==== Document passage

Personal information
- Full name: Morgan Uriah Herbert
- Born: 4 August 1918 Albany, Western Australia
- Died: 15 June 2000 (aged 81) Perth, Western Australia
- Batting: Right-handed
- Bowling: Legbreak googly

Domestic team information
- 1945/46–1954/55: Western Australia

Career statistics
| Competition | First-class |
| Matches | 18 |
| Runs scored | 398 |
| Batting average | 14.21 |
| 100s/50s | 0/1 |
| Top score | 53 |
| Balls bowled | 1,710 |
| Wickets | 40 |
| Bowling average | 42.75 |
| 5 wickets in innings | 2 |
| 10 wickets in match | 0 |
| Best bowling | 7/45 |
| Catches/stumpings | 9/– |
- Source: Cricinfo, 19 October 2017

= Morgan Herbert =

Australian cricketer

Morgan Uriah Herbert (4 August 1918 – 15 June 2000) was an Australian cricketer. He played eighteen first-class matches for Western Australia between 1945–46 and 1954–55. In October 1947, he took his best bowling figures of 7 wickets for 45 runs, against the touring Indian team, in the only innings the Indians got to bat in.

========
==== Data for analysis

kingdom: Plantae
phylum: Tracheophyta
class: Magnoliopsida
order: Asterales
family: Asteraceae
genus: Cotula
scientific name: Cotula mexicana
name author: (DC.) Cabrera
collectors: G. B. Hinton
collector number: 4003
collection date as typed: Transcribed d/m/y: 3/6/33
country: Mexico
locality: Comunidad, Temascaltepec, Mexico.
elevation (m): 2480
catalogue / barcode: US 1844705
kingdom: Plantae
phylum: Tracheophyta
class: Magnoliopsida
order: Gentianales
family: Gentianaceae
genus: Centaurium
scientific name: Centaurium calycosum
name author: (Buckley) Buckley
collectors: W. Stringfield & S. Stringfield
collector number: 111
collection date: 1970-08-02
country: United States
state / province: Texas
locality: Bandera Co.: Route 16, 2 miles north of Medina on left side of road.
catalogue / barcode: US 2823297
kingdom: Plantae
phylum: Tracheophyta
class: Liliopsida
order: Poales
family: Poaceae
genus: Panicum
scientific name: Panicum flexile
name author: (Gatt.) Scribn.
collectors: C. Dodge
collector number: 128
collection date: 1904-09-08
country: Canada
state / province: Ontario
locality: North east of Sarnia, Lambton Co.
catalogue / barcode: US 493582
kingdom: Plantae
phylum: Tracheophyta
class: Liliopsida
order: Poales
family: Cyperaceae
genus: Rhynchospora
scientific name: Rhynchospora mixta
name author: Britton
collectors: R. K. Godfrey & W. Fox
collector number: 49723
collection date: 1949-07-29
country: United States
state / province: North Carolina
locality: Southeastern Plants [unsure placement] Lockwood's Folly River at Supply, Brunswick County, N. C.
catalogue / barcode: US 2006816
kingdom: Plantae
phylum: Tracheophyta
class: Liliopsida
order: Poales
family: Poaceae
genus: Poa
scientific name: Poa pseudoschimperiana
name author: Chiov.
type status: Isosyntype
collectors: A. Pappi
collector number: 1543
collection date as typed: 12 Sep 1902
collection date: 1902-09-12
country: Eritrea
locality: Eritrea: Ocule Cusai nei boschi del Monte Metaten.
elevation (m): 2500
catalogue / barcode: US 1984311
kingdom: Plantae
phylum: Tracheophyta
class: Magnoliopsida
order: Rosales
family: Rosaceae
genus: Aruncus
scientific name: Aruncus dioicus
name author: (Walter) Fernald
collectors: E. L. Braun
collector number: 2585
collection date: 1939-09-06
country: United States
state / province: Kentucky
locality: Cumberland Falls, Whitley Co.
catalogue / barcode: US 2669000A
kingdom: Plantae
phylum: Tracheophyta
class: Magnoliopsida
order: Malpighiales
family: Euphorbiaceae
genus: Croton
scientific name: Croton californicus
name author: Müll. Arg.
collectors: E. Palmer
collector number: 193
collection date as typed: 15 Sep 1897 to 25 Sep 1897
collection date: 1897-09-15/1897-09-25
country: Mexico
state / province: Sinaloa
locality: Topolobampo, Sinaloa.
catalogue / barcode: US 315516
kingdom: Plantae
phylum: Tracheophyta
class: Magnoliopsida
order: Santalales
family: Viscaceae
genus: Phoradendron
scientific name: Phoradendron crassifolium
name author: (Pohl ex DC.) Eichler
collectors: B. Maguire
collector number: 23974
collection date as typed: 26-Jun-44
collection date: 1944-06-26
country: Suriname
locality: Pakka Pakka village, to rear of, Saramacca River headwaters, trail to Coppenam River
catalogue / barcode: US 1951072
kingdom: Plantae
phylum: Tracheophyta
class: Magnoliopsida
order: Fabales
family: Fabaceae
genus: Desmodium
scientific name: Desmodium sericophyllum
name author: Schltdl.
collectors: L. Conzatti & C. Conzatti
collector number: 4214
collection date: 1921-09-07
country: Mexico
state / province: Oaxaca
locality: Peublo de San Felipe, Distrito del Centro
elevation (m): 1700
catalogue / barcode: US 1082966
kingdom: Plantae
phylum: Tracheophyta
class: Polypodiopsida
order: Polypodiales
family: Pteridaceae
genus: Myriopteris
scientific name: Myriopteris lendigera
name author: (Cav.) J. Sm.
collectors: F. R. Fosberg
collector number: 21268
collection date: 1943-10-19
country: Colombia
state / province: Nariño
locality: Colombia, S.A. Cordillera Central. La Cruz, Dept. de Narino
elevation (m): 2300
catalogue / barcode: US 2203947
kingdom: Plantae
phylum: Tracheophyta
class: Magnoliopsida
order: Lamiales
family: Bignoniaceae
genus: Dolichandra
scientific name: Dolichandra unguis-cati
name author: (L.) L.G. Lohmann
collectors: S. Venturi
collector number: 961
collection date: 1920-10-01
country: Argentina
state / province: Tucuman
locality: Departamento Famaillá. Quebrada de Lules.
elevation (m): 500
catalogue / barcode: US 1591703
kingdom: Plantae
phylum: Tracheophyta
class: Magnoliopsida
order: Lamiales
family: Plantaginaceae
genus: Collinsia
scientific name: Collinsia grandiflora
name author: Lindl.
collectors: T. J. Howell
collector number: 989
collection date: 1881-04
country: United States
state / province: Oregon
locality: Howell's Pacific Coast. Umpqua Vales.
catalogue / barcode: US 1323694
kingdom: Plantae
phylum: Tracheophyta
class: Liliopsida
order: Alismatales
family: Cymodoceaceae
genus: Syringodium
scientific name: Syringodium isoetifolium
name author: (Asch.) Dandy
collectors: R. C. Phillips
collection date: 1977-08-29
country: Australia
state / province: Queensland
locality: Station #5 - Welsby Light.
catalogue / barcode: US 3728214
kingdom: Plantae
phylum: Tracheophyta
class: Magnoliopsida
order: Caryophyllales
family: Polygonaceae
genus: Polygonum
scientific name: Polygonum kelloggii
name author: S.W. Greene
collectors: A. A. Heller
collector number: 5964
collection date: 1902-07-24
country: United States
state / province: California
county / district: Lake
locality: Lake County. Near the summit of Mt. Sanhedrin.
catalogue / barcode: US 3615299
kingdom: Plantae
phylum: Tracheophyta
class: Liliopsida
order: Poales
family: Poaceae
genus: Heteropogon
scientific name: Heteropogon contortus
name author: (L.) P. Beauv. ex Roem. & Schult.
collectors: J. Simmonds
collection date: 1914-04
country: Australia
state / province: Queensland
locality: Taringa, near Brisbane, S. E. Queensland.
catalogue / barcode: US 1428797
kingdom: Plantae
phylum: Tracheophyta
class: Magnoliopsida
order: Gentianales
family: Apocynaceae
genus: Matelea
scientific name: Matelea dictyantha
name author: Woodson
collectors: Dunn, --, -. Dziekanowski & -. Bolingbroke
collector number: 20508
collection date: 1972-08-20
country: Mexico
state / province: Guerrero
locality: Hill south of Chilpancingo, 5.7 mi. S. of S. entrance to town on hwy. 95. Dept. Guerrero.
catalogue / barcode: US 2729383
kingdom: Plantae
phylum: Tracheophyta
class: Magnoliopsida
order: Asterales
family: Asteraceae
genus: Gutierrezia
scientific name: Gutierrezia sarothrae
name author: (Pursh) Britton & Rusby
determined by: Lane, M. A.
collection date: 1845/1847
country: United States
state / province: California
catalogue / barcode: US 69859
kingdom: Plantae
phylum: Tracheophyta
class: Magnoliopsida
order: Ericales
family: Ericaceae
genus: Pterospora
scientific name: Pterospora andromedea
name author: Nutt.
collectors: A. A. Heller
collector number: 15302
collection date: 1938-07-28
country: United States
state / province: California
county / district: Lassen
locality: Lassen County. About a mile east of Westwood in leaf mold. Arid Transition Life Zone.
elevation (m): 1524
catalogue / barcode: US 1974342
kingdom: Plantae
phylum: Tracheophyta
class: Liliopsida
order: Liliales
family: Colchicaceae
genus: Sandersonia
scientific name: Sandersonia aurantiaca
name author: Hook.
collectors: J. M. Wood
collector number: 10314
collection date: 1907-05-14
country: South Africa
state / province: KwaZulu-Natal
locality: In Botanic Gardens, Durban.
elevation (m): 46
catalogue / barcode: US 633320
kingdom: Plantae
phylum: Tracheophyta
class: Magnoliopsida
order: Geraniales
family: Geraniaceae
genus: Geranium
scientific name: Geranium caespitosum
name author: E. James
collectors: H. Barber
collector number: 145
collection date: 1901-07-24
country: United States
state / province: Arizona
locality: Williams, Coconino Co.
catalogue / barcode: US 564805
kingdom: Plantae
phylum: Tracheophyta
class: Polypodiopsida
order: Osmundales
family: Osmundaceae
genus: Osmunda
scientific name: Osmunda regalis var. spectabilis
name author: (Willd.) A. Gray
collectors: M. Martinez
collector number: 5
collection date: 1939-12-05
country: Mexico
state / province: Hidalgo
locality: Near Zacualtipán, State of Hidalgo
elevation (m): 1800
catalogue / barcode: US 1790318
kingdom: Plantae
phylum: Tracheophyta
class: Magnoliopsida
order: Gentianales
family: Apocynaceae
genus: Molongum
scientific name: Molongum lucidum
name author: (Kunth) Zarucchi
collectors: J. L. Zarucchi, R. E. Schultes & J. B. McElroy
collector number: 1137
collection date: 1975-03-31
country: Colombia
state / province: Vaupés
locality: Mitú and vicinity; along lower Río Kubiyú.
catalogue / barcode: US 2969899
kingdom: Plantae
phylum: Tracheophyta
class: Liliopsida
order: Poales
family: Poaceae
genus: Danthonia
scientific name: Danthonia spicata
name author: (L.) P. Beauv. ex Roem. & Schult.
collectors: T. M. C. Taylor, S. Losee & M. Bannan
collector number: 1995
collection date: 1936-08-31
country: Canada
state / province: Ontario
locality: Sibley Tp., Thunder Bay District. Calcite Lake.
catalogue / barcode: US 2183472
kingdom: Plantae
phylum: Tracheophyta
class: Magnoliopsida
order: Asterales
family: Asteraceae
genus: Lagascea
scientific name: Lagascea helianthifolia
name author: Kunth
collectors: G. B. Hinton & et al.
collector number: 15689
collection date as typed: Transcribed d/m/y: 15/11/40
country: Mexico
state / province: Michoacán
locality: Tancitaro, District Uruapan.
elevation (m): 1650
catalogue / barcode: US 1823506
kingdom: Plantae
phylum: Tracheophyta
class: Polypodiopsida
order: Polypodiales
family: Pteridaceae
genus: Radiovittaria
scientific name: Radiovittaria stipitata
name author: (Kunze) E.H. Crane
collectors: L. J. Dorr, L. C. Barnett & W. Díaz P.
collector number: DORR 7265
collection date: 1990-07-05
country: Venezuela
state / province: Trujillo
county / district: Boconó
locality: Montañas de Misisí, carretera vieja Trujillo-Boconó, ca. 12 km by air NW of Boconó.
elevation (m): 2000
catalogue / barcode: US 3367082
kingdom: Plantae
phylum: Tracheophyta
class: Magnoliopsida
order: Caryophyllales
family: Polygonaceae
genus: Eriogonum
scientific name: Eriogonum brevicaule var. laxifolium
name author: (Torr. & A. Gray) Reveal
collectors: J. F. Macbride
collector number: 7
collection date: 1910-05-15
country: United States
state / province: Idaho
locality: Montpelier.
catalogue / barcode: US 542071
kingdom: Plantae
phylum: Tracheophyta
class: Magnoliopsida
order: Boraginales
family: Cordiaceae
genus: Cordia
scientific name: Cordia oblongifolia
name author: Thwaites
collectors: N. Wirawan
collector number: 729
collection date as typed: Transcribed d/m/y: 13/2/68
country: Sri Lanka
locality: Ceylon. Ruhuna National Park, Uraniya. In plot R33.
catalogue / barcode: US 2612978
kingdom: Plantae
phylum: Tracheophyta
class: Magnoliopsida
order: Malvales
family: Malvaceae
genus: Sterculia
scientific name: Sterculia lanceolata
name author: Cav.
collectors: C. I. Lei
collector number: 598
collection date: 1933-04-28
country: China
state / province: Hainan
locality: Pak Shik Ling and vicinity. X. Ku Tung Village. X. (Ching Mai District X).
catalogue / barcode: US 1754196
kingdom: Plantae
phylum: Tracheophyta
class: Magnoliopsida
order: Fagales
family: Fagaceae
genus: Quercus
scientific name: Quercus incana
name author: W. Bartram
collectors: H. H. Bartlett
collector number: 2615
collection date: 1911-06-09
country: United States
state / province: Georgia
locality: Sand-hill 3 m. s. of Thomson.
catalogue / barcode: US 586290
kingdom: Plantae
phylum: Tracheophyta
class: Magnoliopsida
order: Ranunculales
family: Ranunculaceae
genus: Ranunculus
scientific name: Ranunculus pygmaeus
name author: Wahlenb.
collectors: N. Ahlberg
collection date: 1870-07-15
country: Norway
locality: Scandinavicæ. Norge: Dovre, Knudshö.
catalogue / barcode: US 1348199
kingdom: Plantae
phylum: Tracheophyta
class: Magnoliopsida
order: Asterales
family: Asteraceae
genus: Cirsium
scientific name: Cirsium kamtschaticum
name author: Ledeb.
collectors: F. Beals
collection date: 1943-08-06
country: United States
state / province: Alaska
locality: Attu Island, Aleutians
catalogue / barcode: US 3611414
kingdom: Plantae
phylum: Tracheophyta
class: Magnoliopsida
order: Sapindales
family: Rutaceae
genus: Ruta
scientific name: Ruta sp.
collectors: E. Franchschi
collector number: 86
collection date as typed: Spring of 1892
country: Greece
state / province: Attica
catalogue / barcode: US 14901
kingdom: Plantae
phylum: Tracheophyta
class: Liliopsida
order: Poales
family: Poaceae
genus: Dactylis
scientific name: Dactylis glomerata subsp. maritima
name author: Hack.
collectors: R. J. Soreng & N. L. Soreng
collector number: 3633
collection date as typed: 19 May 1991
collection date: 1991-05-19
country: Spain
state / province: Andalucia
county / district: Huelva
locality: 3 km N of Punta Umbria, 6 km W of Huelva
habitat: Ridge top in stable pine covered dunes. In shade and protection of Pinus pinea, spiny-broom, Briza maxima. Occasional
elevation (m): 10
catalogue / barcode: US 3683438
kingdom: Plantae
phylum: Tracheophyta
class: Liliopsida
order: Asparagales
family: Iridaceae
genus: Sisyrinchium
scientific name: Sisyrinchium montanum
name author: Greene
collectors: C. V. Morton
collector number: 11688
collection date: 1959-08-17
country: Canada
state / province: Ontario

========

Rewrite the Morgan Herbert passage, starting with "Morgan Uriah Herbert (4" and going on through "got to bat in.", and put "18" in place of "eighteen".

## [Task solution]
Morgan Uriah Herbert (4 August 1918 – 15 June 2000) was an Australian cricketer. He played 18 first-class matches for Western Australia between 1945–46 and 1954–55. In October 1947, he took his best bowling figures of 7 wickets for 45 runs, against the touring Indian team, in the only innings the Indians got to bat in.